Two years ago Lexis launched Lexis Answers which leverages AI to deliver responses to natural language research queries with a declarative statement of law with supporting citations. Since that time there have been intriguing references in the legal tech press to the development of Lexis chatbots. Lexis pulled back the curtain on their new chatbox “Lexis Research Assistant” at a press event held during LegalWeek in New York last month.

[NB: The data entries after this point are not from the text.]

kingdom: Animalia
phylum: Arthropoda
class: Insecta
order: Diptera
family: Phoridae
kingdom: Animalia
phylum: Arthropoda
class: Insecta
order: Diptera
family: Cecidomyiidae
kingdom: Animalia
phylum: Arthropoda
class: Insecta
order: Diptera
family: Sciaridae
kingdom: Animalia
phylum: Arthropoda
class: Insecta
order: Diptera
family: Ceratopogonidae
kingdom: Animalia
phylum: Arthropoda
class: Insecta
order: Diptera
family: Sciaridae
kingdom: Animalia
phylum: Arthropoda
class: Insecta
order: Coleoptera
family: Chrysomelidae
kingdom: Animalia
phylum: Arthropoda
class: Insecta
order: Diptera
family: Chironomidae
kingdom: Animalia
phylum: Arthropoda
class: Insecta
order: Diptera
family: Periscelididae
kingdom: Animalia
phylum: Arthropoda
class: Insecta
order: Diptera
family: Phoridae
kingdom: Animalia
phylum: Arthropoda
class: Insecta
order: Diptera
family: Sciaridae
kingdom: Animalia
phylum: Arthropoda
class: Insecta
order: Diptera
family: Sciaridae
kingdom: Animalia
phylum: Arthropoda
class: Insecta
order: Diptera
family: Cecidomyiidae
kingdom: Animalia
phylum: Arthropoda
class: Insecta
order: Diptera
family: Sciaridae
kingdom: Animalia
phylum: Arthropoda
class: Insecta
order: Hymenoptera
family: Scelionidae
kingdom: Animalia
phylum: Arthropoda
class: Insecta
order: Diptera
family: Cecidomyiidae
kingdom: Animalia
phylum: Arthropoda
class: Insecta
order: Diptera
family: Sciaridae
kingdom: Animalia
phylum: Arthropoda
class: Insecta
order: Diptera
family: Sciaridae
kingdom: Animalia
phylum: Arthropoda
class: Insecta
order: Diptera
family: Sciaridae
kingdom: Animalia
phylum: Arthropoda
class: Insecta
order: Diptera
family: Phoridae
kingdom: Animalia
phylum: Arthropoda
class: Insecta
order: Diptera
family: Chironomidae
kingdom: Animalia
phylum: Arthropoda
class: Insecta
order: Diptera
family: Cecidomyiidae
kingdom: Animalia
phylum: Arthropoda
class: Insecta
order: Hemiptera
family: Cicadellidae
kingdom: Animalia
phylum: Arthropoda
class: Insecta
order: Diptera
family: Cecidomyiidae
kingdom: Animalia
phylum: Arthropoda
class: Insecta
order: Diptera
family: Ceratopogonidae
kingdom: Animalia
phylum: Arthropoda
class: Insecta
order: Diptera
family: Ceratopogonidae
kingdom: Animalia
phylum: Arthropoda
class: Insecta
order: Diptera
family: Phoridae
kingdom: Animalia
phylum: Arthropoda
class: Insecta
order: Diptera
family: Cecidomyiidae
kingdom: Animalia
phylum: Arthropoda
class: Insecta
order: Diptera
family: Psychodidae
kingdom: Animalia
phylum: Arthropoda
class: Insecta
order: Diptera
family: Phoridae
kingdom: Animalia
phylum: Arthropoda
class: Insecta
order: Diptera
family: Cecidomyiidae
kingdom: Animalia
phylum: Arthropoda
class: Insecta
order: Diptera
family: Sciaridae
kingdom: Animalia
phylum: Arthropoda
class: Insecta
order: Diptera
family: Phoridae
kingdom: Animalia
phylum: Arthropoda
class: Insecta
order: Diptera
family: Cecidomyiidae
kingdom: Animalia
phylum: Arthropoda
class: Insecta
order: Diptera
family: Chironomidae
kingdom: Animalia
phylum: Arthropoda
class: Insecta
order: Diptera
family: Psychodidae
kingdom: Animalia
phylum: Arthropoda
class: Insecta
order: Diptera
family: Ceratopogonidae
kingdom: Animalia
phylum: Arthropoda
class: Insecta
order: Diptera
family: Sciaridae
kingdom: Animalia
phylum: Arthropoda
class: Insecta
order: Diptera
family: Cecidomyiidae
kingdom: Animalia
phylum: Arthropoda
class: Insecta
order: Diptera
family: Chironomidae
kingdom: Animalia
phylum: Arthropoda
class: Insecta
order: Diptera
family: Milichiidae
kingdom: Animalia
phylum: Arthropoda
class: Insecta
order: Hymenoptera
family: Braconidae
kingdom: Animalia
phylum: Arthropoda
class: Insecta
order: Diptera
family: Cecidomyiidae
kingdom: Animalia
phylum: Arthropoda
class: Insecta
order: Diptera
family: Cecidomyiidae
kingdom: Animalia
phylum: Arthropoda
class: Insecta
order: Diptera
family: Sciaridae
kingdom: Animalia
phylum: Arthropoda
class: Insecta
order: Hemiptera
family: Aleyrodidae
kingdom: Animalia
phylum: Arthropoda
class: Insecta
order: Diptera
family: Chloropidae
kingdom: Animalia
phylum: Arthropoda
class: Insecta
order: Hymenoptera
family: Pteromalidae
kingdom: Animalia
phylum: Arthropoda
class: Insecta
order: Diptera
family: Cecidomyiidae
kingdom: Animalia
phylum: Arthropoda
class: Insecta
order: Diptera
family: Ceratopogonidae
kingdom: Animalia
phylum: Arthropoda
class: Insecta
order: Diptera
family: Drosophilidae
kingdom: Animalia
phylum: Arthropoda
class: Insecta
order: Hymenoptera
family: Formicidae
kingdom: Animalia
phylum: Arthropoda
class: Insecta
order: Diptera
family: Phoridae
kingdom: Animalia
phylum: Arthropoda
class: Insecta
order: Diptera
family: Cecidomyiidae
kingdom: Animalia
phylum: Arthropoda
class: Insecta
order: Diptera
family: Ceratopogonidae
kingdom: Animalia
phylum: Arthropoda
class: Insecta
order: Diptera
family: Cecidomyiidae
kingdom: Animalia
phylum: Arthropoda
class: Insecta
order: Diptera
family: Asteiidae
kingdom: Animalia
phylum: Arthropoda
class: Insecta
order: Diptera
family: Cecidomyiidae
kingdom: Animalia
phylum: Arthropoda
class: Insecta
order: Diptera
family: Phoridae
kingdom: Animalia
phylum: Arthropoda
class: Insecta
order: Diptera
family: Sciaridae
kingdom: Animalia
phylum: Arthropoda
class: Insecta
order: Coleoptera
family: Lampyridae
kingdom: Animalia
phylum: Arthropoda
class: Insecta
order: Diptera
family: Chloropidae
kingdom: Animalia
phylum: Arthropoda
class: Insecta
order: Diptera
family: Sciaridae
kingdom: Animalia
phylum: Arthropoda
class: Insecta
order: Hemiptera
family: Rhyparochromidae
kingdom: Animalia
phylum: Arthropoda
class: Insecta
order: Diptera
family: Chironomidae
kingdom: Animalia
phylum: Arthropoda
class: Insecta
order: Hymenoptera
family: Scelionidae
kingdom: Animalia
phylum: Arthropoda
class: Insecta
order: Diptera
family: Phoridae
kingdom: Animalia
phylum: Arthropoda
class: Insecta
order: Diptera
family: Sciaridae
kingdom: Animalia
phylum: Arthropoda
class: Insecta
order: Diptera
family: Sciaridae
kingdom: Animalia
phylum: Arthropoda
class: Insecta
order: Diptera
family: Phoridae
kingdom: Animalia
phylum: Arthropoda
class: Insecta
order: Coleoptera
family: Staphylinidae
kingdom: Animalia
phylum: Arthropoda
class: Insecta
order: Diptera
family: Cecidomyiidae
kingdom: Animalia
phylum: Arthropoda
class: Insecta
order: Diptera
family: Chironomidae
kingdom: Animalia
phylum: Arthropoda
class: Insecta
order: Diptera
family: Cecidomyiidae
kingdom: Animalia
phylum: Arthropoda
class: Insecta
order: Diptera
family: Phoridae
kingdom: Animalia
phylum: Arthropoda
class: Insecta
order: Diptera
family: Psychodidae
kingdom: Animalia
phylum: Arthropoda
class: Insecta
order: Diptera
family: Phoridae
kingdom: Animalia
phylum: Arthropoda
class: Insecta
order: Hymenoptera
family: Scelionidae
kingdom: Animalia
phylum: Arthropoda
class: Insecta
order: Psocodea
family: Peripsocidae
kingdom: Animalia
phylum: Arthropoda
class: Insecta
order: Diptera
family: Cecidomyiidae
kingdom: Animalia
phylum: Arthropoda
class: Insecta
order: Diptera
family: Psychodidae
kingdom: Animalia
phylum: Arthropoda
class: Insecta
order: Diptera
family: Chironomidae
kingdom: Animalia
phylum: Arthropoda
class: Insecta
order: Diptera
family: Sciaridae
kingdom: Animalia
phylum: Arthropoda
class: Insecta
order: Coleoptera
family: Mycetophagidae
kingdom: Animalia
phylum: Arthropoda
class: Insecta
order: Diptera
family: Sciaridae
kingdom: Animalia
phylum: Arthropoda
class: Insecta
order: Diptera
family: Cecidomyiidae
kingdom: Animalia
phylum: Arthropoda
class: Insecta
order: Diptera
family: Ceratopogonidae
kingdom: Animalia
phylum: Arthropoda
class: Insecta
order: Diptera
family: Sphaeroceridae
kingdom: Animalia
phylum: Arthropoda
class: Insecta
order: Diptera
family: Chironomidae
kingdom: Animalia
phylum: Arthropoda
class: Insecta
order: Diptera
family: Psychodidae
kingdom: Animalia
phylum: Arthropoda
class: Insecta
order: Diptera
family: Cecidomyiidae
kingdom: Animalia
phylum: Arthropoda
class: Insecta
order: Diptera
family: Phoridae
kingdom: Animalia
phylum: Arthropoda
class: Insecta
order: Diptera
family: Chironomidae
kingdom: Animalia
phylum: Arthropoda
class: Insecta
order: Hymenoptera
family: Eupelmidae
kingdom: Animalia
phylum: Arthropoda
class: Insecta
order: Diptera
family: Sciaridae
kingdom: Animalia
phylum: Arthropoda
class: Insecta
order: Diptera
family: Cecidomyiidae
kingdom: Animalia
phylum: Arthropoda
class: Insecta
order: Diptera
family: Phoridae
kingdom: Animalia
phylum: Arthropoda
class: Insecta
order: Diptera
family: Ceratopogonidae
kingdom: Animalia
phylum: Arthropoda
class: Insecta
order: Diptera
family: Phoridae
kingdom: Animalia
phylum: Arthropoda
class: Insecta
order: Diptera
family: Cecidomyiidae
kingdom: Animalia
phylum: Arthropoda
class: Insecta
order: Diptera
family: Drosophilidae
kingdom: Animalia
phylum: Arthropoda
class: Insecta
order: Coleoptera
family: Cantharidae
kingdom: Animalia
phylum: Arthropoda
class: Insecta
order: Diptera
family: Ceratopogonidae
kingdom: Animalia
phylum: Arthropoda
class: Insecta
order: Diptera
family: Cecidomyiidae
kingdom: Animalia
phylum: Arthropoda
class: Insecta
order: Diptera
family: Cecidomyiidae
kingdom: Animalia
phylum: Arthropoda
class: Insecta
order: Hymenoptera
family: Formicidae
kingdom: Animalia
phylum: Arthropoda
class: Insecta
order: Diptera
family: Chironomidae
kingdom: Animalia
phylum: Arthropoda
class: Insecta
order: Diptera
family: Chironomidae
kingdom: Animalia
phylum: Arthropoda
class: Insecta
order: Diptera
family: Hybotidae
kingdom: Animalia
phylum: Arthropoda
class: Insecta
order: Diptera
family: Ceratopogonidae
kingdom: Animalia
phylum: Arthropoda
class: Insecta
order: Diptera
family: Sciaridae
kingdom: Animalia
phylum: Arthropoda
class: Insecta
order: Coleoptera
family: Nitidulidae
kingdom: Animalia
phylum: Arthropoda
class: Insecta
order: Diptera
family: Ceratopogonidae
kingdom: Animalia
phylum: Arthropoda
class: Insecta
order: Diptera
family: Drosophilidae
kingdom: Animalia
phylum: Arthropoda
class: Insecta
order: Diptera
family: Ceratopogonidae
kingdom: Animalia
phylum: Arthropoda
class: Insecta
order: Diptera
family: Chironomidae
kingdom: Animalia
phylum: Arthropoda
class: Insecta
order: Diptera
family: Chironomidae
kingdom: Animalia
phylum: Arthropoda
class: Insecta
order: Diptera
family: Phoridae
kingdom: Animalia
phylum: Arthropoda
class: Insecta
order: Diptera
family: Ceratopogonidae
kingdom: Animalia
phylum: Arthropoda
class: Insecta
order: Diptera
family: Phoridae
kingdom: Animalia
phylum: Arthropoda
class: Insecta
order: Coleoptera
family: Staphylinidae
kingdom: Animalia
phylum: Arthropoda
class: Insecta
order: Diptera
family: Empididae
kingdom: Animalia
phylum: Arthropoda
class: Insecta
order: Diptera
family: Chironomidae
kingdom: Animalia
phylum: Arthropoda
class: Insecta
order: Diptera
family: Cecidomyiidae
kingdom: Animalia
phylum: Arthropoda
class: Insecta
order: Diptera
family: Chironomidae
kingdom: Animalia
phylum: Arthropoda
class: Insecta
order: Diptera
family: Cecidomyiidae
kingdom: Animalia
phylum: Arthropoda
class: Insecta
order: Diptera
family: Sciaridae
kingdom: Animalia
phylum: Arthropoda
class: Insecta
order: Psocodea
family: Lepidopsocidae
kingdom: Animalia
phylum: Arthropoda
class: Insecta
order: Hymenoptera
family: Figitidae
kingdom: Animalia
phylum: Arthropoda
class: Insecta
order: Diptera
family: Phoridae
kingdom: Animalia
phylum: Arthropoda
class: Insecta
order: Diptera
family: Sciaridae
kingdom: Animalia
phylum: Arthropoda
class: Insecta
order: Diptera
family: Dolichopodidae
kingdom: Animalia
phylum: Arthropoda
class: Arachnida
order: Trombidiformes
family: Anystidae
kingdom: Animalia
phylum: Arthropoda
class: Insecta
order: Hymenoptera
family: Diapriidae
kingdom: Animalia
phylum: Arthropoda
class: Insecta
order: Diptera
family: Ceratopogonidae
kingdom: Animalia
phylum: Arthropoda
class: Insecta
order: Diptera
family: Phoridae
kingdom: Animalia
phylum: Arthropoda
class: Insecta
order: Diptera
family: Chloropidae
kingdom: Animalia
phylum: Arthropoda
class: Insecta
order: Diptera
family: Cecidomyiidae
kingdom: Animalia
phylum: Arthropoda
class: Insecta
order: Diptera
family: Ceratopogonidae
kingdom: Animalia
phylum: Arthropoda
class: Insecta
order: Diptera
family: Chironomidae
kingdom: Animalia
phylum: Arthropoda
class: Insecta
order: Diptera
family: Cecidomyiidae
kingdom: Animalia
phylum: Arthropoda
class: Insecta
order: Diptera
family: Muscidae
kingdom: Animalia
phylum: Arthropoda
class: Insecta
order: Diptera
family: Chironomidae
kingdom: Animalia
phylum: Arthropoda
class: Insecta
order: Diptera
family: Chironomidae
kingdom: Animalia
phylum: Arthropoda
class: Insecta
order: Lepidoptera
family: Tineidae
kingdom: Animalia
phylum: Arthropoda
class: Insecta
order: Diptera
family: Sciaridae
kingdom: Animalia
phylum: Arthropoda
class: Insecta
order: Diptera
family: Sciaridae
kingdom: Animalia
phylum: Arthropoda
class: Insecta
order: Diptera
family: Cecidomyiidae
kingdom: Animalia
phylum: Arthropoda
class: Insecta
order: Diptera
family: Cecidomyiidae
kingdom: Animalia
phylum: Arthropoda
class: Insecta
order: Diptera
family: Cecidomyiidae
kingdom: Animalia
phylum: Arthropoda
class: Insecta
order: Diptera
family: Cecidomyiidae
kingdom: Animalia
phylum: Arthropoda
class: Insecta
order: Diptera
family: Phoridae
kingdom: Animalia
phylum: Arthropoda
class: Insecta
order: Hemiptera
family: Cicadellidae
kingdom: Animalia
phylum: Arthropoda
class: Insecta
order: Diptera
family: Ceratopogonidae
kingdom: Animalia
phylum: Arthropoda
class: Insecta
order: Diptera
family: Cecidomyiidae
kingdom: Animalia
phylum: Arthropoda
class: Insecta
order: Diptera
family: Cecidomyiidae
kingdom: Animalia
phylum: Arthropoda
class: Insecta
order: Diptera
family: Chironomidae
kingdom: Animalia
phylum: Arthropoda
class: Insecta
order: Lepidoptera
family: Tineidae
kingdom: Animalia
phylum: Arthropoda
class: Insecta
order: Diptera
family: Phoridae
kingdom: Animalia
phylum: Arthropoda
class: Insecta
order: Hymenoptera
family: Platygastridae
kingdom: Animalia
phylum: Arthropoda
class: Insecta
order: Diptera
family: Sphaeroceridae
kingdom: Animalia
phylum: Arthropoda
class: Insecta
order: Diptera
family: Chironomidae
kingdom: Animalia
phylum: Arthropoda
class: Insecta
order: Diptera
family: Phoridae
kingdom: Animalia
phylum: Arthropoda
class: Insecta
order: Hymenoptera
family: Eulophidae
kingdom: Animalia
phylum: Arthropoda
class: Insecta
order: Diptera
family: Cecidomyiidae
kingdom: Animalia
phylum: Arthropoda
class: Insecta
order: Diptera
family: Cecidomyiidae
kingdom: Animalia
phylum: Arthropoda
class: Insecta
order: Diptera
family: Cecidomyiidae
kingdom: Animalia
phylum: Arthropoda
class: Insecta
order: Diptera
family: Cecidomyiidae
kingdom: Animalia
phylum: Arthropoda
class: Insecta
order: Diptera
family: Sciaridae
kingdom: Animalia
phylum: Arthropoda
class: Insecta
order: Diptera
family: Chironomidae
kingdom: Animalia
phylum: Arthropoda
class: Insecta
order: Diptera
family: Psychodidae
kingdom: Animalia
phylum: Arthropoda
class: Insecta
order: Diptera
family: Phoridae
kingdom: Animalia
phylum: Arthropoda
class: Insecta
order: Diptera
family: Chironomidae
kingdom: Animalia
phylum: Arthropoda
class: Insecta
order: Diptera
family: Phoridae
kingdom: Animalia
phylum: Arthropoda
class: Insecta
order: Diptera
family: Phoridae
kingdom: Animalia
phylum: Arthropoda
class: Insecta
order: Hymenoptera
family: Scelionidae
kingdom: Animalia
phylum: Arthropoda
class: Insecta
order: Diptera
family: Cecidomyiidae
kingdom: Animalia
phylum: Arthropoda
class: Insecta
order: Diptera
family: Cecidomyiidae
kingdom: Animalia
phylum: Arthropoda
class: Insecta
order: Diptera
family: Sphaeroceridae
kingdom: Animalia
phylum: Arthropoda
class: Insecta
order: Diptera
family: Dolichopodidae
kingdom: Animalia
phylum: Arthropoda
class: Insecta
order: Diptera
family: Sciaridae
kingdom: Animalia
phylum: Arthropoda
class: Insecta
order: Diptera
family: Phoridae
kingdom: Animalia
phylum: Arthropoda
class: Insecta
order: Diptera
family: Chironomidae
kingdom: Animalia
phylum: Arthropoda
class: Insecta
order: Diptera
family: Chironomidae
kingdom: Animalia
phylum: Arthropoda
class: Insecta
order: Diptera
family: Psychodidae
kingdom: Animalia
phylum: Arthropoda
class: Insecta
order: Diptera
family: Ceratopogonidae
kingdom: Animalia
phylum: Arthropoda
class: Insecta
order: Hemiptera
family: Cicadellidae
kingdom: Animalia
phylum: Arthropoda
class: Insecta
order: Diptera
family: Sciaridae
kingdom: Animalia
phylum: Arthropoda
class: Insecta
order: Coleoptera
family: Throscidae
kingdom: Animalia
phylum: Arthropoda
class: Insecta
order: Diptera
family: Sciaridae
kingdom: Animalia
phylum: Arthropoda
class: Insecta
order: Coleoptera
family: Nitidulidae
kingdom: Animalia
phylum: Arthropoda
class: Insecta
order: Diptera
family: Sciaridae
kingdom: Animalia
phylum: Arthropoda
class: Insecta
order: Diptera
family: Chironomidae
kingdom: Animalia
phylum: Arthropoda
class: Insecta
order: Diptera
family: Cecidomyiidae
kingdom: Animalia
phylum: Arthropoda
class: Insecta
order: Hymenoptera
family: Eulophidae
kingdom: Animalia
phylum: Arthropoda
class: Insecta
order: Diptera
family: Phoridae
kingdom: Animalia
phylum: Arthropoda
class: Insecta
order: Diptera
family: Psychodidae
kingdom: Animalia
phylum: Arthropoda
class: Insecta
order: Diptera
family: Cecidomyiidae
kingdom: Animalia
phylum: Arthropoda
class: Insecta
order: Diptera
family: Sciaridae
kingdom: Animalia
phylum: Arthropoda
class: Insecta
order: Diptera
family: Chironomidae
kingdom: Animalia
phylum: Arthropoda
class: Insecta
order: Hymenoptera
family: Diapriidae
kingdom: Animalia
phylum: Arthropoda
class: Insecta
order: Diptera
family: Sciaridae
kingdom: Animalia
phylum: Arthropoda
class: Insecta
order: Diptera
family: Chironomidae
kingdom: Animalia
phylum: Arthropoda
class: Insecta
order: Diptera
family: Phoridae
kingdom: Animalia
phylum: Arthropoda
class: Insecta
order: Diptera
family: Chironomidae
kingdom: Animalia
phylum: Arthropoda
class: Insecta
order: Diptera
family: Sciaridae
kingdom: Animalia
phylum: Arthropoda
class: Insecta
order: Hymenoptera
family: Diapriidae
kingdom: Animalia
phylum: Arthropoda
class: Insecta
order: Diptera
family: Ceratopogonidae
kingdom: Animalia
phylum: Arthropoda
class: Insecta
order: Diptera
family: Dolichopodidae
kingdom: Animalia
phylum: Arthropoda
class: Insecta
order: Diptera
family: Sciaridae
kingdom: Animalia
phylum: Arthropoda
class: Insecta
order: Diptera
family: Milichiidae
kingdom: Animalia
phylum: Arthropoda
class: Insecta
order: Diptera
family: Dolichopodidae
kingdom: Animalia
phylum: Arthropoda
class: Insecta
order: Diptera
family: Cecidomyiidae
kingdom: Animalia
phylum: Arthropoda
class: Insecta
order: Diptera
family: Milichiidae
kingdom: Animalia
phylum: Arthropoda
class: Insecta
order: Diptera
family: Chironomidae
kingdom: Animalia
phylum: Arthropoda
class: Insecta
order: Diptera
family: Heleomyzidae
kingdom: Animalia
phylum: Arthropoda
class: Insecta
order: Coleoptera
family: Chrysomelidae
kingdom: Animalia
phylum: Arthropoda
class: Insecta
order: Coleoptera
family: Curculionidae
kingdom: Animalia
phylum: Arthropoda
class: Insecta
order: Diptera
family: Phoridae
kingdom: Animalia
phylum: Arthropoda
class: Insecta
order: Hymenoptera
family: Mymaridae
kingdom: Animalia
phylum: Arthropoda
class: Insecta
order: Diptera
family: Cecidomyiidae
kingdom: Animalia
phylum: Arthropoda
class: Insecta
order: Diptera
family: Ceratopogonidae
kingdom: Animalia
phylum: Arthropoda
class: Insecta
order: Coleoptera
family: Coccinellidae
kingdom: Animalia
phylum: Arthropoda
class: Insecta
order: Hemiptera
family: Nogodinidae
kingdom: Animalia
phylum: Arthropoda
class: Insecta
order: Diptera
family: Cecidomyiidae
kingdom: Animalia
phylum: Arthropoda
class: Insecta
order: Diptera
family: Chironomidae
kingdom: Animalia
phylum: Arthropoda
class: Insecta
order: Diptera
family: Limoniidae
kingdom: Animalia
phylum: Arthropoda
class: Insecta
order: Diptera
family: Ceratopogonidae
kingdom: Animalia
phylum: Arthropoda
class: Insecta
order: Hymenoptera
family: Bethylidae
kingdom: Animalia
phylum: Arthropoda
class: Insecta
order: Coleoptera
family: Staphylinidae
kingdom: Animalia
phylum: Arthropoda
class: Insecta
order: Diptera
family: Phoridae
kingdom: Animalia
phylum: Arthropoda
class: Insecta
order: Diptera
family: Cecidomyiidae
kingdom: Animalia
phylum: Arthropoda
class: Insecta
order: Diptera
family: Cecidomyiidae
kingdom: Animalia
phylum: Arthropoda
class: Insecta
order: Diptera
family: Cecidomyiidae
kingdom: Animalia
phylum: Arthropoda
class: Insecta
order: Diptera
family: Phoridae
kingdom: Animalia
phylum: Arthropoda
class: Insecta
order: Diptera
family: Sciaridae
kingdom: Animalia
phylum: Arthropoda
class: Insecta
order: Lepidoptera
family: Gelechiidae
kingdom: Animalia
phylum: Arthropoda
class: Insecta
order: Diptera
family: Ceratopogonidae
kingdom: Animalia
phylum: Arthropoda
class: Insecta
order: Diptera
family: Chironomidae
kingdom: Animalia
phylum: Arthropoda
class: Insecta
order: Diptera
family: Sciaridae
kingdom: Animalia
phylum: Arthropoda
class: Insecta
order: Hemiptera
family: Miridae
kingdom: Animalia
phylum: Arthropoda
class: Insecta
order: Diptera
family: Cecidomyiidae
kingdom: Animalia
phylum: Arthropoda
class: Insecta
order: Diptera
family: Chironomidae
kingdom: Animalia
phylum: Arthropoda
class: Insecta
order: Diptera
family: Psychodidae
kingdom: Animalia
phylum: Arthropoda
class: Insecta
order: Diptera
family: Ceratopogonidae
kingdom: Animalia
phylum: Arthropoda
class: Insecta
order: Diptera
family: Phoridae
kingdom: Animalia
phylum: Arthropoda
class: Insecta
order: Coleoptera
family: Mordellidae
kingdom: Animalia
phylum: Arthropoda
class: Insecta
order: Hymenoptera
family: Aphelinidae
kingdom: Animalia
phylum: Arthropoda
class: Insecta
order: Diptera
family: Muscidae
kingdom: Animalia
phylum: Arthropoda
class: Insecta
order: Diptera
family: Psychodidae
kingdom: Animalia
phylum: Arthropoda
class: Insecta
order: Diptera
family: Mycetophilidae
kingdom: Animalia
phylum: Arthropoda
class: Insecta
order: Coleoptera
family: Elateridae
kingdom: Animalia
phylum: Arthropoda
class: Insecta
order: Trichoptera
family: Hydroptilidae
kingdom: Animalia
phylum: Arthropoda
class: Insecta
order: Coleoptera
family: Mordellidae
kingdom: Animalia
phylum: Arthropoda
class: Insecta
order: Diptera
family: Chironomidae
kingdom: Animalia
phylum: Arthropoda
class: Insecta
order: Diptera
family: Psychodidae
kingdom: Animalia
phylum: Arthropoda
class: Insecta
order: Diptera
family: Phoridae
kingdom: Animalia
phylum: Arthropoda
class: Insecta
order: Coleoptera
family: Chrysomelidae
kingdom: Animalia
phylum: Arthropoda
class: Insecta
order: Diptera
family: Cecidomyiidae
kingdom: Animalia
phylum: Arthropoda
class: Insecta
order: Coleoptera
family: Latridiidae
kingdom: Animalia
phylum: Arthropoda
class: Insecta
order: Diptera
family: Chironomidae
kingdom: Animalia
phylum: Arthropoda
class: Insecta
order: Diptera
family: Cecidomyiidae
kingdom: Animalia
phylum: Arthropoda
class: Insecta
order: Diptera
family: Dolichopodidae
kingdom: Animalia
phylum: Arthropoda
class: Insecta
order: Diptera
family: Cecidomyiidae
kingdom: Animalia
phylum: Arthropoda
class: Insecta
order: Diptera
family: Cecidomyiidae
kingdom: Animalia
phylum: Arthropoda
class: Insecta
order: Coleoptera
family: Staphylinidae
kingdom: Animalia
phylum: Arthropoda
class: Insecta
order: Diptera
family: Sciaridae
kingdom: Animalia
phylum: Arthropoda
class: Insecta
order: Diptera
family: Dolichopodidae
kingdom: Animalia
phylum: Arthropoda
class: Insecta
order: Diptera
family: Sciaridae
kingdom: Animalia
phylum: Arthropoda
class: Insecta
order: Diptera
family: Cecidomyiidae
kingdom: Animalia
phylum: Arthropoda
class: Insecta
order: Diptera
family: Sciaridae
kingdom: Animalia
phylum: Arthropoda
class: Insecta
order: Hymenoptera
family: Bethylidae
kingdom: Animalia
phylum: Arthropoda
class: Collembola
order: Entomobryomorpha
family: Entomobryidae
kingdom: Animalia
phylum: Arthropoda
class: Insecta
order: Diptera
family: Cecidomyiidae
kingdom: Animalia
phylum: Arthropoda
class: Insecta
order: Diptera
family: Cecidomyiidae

Lexis Research Assistant Chatbot

What If Alexa Went to Law School?

Serena Wellen who works at Lexis Labs introduced her demo of the bot with the question: “What if legal research was more like a conversation?” The chatbot is designed to become familiar with the research history of each individual researcher.  The chatbot activity appears in the right column in the screenshot above. Typical chatbot scenarios include:

  • Suggesting where to resume a research session
  • Reminding a researcher that they had performed similar research several days or several months ago
  • Suggesting filters to narrow the focus of research

The research assistant will be a feature in Lexis Advance. According the Jeff Pfeifer, Vice President, Product Management LexisNexis Legal and Professional.  “The Lexis Research Assistant is under development in our Lexis Labs. We have no definitive dates for release but plan to release later in 2019 when our users testing the solution tell us it is ready for broader release.  With new solutions like the Research Assistant, we take great effort to ensure that significant utility is achieved by the introduction of new functionality.”

CourtLink Makeover

It has been 18 years since Lexis acquired CourtLink – a stand alone research service which aggregated dockets from 1,400 federal, state and local court systems. It has been a long and sometimes bumpy road to full integration with the Lexis service. In the press release announcing the CourtLink acquisition includes a prescient quote from Lou Andreozzi, then President of LexisNexis North America Legal Markets. “We firmly believe the online services and emerging markets CourtLink has pioneered will bring tremendous value to the Legal Profession at large.”  That is  actually  a spectacular understatement given the recent explosion of the legal analytics market.  The CourtLink archive has provided a data pipeline to fuel analytics products Lex Machina and Context (formerly Ravel) which were subsequently acquired by Lexis.

CourtLink Re-imagined

LexisNexis is completely re-imagining the CourtLink experience. The screenshot above shows a clean intuitive interface with “lots of whitespace.”  In April 2019, CourtLink users will get access to a completely re-built product – designed on the Lexis Advance platform.  According to Pfeifer,—– technical investments will deliver improved product platform performance and ultimately, links to leading Lexis Analytics solutions Context and Lex Machina.   I have repeatedly pleaded with Lexis to integrate all of their acquisitions.  Lexis is delivering that integration through the “Lexis Advance Legal Product Ecosystem” which promises seamless authentication across LexisNexis products, contextual linking, common user experience and guidance to extend research. Pfeifer describes Lexis’ goal to “reduce training time and improve product adoption by creating common user experience across our solutions.”

What’s Next for CourtLink Customers? Lexis customers will begin migrating from legacy CourtLink to Lexis Advance CourtLink in April.  Users will have access to both platforms during migration and all personal data – alerts, tracks, etc. – will be transferred automatically.  As with Lexis Advance, LexisNexis customer teams will work with clients to support and schedule CourtLink migration plans.